The line that contains "#5 dough ring (0,378,81,468)" marks the end: retype the data below exactly from its first line through that line.

+ + +

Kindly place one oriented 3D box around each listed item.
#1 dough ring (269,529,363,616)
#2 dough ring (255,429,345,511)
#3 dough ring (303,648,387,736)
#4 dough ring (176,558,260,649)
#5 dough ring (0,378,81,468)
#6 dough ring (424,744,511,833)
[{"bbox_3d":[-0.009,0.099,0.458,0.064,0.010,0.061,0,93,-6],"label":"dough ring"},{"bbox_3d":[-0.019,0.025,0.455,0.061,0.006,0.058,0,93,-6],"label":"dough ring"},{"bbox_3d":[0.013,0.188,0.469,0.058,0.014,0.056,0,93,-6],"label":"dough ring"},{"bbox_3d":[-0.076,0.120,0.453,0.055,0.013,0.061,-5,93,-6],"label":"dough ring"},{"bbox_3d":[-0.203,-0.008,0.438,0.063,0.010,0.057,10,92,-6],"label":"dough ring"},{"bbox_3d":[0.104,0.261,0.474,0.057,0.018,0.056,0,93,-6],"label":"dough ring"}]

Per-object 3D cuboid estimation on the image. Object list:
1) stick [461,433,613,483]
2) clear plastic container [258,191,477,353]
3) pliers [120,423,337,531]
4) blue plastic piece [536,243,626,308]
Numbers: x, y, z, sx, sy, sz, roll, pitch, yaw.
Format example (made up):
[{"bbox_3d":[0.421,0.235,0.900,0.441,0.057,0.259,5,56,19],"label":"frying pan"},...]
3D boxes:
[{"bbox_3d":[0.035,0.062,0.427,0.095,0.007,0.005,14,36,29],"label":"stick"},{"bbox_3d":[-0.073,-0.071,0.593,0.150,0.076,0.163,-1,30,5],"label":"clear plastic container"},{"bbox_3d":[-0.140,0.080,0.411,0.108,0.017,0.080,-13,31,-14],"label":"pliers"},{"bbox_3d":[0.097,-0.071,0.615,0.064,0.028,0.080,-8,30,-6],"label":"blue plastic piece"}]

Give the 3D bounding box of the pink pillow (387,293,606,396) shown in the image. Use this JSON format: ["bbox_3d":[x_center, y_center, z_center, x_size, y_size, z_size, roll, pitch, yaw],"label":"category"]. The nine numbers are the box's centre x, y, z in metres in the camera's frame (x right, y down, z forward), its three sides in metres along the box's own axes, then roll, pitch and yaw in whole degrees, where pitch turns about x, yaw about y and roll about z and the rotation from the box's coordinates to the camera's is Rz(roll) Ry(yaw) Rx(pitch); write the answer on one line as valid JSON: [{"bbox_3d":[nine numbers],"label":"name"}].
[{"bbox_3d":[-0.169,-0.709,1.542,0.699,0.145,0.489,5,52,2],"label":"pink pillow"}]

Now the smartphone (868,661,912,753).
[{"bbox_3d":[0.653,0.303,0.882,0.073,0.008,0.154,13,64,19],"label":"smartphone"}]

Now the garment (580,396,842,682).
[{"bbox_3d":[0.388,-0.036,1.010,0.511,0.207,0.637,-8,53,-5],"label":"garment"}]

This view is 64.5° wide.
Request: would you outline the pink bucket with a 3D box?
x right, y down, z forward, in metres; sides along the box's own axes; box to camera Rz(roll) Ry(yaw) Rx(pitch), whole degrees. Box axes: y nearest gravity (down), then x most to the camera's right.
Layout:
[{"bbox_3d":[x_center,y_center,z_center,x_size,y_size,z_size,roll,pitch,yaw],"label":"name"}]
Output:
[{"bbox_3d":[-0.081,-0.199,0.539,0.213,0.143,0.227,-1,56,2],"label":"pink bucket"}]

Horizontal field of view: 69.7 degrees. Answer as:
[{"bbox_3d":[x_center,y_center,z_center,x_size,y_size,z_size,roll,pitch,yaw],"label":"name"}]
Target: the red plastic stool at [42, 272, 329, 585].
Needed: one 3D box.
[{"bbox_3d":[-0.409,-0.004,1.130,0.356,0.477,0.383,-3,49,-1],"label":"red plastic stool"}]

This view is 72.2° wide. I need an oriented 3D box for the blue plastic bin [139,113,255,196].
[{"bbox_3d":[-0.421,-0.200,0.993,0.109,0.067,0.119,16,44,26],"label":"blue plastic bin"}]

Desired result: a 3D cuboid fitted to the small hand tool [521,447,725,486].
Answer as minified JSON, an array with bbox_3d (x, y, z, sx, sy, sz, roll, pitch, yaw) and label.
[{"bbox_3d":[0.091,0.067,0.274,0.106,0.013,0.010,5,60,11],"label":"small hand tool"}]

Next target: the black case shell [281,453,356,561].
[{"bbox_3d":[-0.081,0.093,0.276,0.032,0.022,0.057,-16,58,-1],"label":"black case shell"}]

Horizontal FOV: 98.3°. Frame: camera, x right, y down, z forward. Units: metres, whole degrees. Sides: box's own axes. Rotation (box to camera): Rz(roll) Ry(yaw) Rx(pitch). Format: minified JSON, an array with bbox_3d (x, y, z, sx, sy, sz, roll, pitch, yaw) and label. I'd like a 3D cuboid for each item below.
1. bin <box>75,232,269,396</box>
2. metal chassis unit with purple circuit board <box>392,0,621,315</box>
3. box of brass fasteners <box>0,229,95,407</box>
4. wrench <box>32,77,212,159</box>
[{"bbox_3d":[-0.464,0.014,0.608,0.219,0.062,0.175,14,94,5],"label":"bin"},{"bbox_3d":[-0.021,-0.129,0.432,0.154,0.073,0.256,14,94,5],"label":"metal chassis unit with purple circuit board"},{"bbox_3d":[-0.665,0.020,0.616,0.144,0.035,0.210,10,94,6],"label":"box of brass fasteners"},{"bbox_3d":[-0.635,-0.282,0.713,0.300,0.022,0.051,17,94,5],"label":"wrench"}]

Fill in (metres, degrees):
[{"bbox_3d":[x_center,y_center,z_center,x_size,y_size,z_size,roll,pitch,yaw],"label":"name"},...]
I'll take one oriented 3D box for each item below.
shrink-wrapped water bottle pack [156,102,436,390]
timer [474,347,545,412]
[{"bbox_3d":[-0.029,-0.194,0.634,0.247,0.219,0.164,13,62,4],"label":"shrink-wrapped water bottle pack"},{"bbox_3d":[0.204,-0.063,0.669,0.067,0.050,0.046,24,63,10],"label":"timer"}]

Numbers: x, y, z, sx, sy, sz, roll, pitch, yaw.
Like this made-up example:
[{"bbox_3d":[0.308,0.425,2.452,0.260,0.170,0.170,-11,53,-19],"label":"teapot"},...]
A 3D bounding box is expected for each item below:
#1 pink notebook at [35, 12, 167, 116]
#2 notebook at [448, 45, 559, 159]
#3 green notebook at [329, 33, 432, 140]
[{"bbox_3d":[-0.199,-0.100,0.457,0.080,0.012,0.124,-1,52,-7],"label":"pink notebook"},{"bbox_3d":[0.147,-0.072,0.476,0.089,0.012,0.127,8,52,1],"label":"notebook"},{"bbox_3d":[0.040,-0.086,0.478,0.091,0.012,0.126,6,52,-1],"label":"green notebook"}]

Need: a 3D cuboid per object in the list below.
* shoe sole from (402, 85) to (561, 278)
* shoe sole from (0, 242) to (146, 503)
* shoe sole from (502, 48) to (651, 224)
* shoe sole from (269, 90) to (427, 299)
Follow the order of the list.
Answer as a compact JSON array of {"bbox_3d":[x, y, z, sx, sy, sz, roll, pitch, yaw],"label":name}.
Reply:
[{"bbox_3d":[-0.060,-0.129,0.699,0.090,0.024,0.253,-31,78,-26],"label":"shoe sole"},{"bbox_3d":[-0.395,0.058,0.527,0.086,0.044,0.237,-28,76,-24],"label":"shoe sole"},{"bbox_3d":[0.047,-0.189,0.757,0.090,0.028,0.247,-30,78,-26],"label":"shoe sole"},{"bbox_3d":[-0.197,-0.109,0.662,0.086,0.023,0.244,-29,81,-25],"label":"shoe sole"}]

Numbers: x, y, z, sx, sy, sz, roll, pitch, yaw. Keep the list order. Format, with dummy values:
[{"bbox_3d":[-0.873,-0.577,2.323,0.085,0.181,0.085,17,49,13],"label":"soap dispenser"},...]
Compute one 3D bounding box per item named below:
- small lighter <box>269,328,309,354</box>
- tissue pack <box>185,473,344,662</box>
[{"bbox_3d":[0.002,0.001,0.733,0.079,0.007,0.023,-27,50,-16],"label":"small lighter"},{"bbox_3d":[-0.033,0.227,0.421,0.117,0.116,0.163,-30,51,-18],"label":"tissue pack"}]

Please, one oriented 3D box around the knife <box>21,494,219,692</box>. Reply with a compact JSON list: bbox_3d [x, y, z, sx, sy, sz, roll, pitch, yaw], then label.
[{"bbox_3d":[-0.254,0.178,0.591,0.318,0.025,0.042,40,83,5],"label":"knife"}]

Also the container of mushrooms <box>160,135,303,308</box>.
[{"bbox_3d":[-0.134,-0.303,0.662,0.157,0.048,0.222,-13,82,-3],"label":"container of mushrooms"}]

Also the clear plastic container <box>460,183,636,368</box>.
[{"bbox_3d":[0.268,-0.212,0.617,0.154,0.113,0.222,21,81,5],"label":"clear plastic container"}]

+ + +

- Solution to this problem -
Kindly place one oriented 3D box around each listed item.
#1 dough ring (269,529,363,616)
#2 dough ring (255,429,345,511)
#3 dough ring (303,648,387,736)
#4 dough ring (176,558,260,649)
#5 dough ring (0,378,81,468)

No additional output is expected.